[Image above] Even as society transitions back toward pre-pandemic life, students continue to face heightened levels of mental stress. Credit: engin akyurt, Unsplash
Though schools this semester may look like pre-pandemic times with students filling the halls, those attending classes are mentally in a very different place than they were two years ago.
In the past year, 15% of teens suffered at least one major depressive episode, according to 2022 data from Mental Health America. That is an additional 306,000 teens (1.24% increase) from last year’s dataset.
That data parallels a new study from the U.S. Centers for Disease Control and Prevention, which found nearly three-quarters of high school students reported experiencing at least one adverse childhood experience during the COVID-19 pandemic, such as physical abuse, emotional abuse, food insecurity, or loss of a parent’s job.
Students and schools alike are raising awareness of this burgeoning mental health crisis, and numerous organizations exist to provide support to students who are struggling.
However, determining when to seek help for mental stress can be difficult. While prolonged or chronic mental stress can lead to physical conditions over time, such as sleep problems and high blood pressure, these symptoms can manifest slowly. As such, people may not realize the extent of their struggles until their wellbeing is severely affected.
One day soon, however, determining when mental stress may become a prolonged issue could be expressed through quantitative measurements.
Researchers from Shiseido Co. Ltd., a Japanese multinational cosmetic company, recently identified discernible odor substances emanating from the skin during emotional tension. With that knowledge, gas sensors could be developed to detect those substances, thereby aiding in mental stress monitoring.
Ceramics are no stranger to use in diagnostic sensors. Longtime readers of CTT may remember the novel sensors developed last year to detect COVID-19.

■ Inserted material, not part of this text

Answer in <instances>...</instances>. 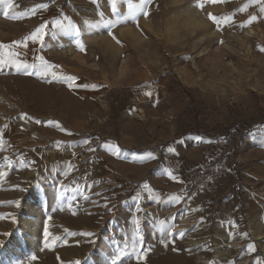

Now, a recent open-access paper proposes nanosheet-type tin oxides could be used as gas sensors to quantify mental stress.
Two researchers from the National Institute of Advanced Industrial Science and Technology in Japan wrote the recent paper. They explain they conducted numerous previous studies on the potential of nanosheet-type tin oxides as gas sensors (examples here, here, and here), which revealed this material exhibits “superior and unique sensing properties” due to its different surface structures.
In this study, they explored the ability of nanosheet-type tin oxide gas sensors to detect allyl mercaptan, one of the substances identified by Shiseido Co. Ltd. A sensor fabricated using commercial tin oxide nanoparticles was used for comparison.
The nanosheet-type tin oxide sensors exhibited a fast response to allyl mercaptan, notably faster than that of the commercial sensors. Additionally, when the signal responses of the nanosheet-type tin oxide sensors were measured for discrimination among various gases, the sensors exhibited high selectivity for allyl mercaptan.
Based on principal component analysis of the sensor signal responses, the researchers built gas classification models using supervised learning algorithms. Despite a slight decrease in sensing properties under humid conditions, the comprehensive data provided by the classification models allowed allyl mercaptan to be forecast with high accuracy.
Thus, “The nanosheet-type tin oxide is a key material for improving the forecasting accuracy of mental stress monitoring,” the researchers conclude.
The open-access paper, published in Scientific Reports, is “Nanosheet-type tin oxide gas sensor array for mental stress monitoring” (DOI: 10.1038/s41598-022-18117-8).